PROBLEM TO WORK ON: Replace "上传于" with "发布于" and write out the text of the records below again, changing nothing else and leaving out the pictures.

───── RECORDED INFORMATION ─────

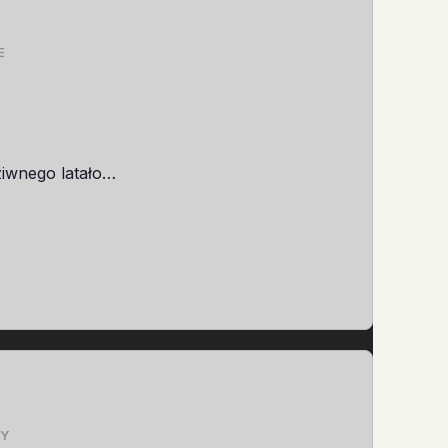
E
ziwnego latało…
Y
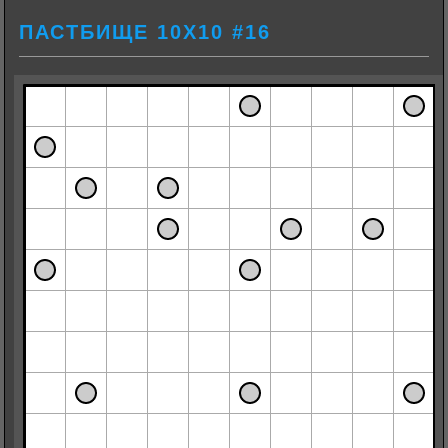
ПАСТБИЩЕ 10Х10 #16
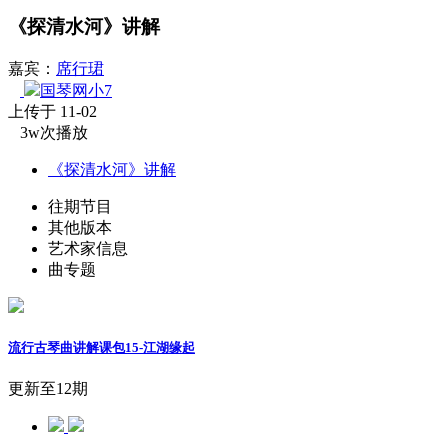
《探清水河》讲解
嘉宾：
席行珺
国琴网小7
上传于 11-02
3w次播放
《探清水河》讲解
往期节目
其他版本
艺术家信息
曲专题
流行古琴曲讲解课包15-江湖缘起
更新至12期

─────

SOLUTION:
E
ziwnego latało…
Y
ПАСТБИЩЕ 10Х10 #16
《探清水河》讲解
嘉宾：
席行珺
国琴网小7
发布于 11-02
3w次播放
《探清水河》讲解
往期节目
其他版本
艺术家信息
曲专题
流行古琴曲讲解课包15-江湖缘起
更新至12期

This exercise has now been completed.